━━━━━ Records supplied ━━━━━

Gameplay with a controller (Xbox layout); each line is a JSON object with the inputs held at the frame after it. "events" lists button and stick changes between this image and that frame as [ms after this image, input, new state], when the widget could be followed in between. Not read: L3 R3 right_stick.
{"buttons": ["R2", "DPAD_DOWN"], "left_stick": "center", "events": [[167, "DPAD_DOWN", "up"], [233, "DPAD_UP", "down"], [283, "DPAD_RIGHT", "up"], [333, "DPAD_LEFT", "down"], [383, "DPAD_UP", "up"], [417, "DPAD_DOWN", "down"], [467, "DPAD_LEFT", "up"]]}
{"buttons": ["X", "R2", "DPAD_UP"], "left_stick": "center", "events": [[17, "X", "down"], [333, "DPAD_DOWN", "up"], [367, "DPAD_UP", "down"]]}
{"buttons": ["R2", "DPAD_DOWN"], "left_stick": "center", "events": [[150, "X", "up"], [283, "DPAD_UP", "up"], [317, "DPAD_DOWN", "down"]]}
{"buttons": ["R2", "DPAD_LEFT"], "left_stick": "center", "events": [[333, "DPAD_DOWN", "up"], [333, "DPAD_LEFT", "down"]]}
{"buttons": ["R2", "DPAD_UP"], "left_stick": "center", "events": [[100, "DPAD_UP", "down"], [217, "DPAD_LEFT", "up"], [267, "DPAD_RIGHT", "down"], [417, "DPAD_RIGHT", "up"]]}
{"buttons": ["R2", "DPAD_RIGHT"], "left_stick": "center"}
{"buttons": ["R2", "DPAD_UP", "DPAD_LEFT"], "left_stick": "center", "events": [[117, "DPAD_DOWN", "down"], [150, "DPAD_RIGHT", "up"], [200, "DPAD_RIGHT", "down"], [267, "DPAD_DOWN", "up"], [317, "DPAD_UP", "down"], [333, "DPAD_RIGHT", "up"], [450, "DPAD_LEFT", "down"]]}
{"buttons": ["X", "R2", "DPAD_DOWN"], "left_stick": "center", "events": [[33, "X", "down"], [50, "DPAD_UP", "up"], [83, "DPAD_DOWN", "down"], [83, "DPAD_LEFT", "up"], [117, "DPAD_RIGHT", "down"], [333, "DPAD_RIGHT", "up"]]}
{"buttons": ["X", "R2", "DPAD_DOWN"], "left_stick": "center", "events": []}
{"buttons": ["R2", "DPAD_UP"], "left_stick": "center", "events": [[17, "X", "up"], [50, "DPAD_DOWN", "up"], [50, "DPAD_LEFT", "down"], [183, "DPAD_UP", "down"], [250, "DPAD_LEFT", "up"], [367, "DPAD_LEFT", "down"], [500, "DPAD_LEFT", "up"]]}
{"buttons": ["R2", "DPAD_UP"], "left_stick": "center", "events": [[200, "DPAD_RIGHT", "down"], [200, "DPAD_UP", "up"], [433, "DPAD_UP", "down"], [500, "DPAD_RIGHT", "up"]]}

━━━━━

** Description of the task **
Extract the listing in its entirety and repeat it exactly.

** Solution **
Gameplay with a controller (Xbox layout); each line is a JSON object with the inputs held at the frame after it. "events" lists button and stick changes between this image and that frame as [ms after this image, input, new state], when the widget could be followed in between. Not read: L3 R3 right_stick.
{"buttons": ["R2", "DPAD_DOWN"], "left_stick": "center", "events": [[167, "DPAD_DOWN", "up"], [233, "DPAD_UP", "down"], [283, "DPAD_RIGHT", "up"], [333, "DPAD_LEFT", "down"], [383, "DPAD_UP", "up"], [417, "DPAD_DOWN", "down"], [467, "DPAD_LEFT", "up"]]}
{"buttons": ["X", "R2", "DPAD_UP"], "left_stick": "center", "events": [[17, "X", "down"], [333, "DPAD_DOWN", "up"], [367, "DPAD_UP", "down"]]}
{"buttons": ["R2", "DPAD_DOWN"], "left_stick": "center", "events": [[150, "X", "up"], [283, "DPAD_UP", "up"], [317, "DPAD_DOWN", "down"]]}
{"buttons": ["R2", "DPAD_LEFT"], "left_stick": "center", "events": [[333, "DPAD_DOWN", "up"], [333, "DPAD_LEFT", "down"]]}
{"buttons": ["R2", "DPAD_UP"], "left_stick": "center", "events": [[100, "DPAD_UP", "down"], [217, "DPAD_LEFT", "up"], [267, "DPAD_RIGHT", "down"], [417, "DPAD_RIGHT", "up"]]}
{"buttons": ["R2", "DPAD_RIGHT"], "left_stick": "center"}
{"buttons": ["R2", "DPAD_UP", "DPAD_LEFT"], "left_stick": "center", "events": [[117, "DPAD_DOWN", "down"], [150, "DPAD_RIGHT", "up"], [200, "DPAD_RIGHT", "down"], [267, "DPAD_DOWN", "up"], [317, "DPAD_UP", "down"], [333, "DPAD_RIGHT", "up"], [450, "DPAD_LEFT", "down"]]}
{"buttons": ["X", "R2", "DPAD_DOWN"], "left_stick": "center", "events": [[33, "X", "down"], [50, "DPAD_UP", "up"], [83, "DPAD_DOWN", "down"], [83, "DPAD_LEFT", "up"], [117, "DPAD_RIGHT", "down"], [333, "DPAD_RIGHT", "up"]]}
{"buttons": ["X", "R2", "DPAD_DOWN"], "left_stick": "center", "events": []}
{"buttons": ["R2", "DPAD_UP"], "left_stick": "center", "events": [[17, "X", "up"], [50, "DPAD_DOWN", "up"], [50, "DPAD_LEFT", "down"], [183, "DPAD_UP", "down"], [250, "DPAD_LEFT", "up"], [367, "DPAD_LEFT", "down"], [500, "DPAD_LEFT", "up"]]}
{"buttons": ["R2", "DPAD_UP"], "left_stick": "center", "events": [[200, "DPAD_RIGHT", "down"], [200, "DPAD_UP", "up"], [433, "DPAD_UP", "down"], [500, "DPAD_RIGHT", "up"]]}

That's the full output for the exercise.